With the identification engine solid, the remaining work was straightforward.

The web app was deployed to Vercel, running the LLM calls through Vercel Functions with appropriate token-budget controls to various LLMs, tested on cost and performance. The mobile build was done with Capacitor, wrapping the existing web app in a native Android shell with the right safe-area handling, touch targets, and offline behaviour. The marketing site at fungusforay.com was a separate small build covering brand, product story, and download links.

Each of those would traditionally be a week or two of solo work. With AI assistance, each was a day or two.

What this case is actually about

Fungus Foray is a real product solving a real problem. It is also a case study in what one person plus an AI co-developer can now build end-to-end and how skilled programmers can mitigate some of the limtations that LLMs still have.

The breakdown of the work, by traditional discipline:

  • Research and dataset construction - typically a small team of domain experts and data engineers
  • Architecture and AI engineering - typically an ML team
  • Product development (web) - typically two or three engineers
  • Mobile development - typically a separate mobile engineer
  • Infrastructure and deployment - typically a DevOps engineer
  • Brand and marketing site - typically a designer plus a frontend developer
  • QA and safety testing - typically a QA function

One person did all of this in five weeks. Not because they are extraordinary. Because the right combination of expert judgement and AI assistance now collapses what used to be a small team into a single role - provided that one person has the taste to know what good looks like, the judgement to know when to throw work away and start again, and the discipline to test what matters.

That combination — expert + AI — is the new unit of company creation in software. Fungus Foray is one example of it. The pattern generalises.

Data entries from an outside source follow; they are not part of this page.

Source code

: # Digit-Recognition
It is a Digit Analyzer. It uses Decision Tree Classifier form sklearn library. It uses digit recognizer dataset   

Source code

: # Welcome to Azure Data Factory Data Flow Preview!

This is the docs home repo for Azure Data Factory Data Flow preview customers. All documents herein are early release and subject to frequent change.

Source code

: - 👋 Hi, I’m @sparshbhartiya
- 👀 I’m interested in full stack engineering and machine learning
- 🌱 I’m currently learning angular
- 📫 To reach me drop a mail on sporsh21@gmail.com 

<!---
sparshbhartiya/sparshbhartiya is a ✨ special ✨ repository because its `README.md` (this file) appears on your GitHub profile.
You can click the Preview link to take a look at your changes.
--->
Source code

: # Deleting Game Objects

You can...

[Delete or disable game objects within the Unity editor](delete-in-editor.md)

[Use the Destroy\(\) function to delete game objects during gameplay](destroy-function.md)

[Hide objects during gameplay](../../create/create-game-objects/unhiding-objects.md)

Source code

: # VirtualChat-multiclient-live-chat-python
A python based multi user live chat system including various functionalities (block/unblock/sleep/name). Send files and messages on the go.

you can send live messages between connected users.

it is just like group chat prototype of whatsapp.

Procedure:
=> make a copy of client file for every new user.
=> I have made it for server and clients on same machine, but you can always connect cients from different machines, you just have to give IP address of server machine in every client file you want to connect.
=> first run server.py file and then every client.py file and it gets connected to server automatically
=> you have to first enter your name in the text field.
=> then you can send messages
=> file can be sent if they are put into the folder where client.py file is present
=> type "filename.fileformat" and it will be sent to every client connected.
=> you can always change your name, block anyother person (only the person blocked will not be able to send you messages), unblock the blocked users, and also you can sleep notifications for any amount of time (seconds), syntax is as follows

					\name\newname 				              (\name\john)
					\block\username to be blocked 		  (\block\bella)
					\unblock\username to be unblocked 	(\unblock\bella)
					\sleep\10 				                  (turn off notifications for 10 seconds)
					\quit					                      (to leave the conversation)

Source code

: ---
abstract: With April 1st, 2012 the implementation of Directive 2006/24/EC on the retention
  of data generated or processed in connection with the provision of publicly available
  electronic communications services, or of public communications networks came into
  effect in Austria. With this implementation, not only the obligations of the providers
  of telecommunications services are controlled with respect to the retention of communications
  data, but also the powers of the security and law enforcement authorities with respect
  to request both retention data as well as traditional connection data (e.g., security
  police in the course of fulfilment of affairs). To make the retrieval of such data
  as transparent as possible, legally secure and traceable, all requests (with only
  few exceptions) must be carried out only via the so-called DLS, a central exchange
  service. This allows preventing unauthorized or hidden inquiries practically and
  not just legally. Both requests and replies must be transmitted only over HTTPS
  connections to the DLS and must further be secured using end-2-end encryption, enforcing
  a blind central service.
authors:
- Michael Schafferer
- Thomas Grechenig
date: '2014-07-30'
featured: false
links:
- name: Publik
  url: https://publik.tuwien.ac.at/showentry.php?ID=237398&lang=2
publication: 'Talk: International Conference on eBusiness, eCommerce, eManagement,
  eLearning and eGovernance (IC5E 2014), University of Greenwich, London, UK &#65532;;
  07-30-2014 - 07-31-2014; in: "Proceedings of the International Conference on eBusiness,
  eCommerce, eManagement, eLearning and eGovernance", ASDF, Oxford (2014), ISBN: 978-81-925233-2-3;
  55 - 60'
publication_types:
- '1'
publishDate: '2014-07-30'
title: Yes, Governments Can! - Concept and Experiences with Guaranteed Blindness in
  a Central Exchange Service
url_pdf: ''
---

Use cases this approach is suited to

This is not a brag about velocity. It is an observation about a specific class of product: focused, opinionated, single-purpose tools where the core value is in the quality of judgement encoded in the system, not in feature breadth. For those, the expert-plus-AI model is currently producing better products faster than any traditional team structure.

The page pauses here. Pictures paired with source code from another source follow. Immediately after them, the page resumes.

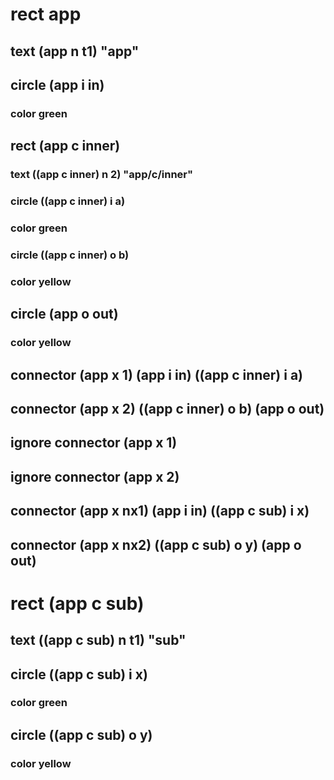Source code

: # rect app
## text (app n t1) "app"
## circle (app i in)
### color green
## rect (app c inner)
### text ((app c inner) n 2) "app/c/inner"
### circle ((app c inner) i a)
### color green
### circle ((app c inner) o b)
### color yellow
## circle (app o out)
### color yellow
## connector (app x 1) (app i in) ((app c inner) i a)
## connector (app x 2) ((app c inner) o b) (app o out)
## ignore connector (app x 1)
## ignore connector (app x 2)
## connector (app x nx1) (app i in) ((app c sub) i x)
## connector (app x nx2) ((app c sub) o y) (app o out)
# rect (app c sub)
## text ((app c sub) n t1) "sub"
## circle ((app c sub) i x)
### color green
## circle ((app c sub) o y)
### color yellow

If you are an operator or investor thinking about where this changes the economics, the implications are large and not yet priced in. The right conversation is not "can we use AI to ship faster". It is "what kinds of company are now buildable that previously required teams of fifteen, and what does that do to our capital allocation?"

That is the conversation Magilium increasingly has with clients on the back of cases like this one.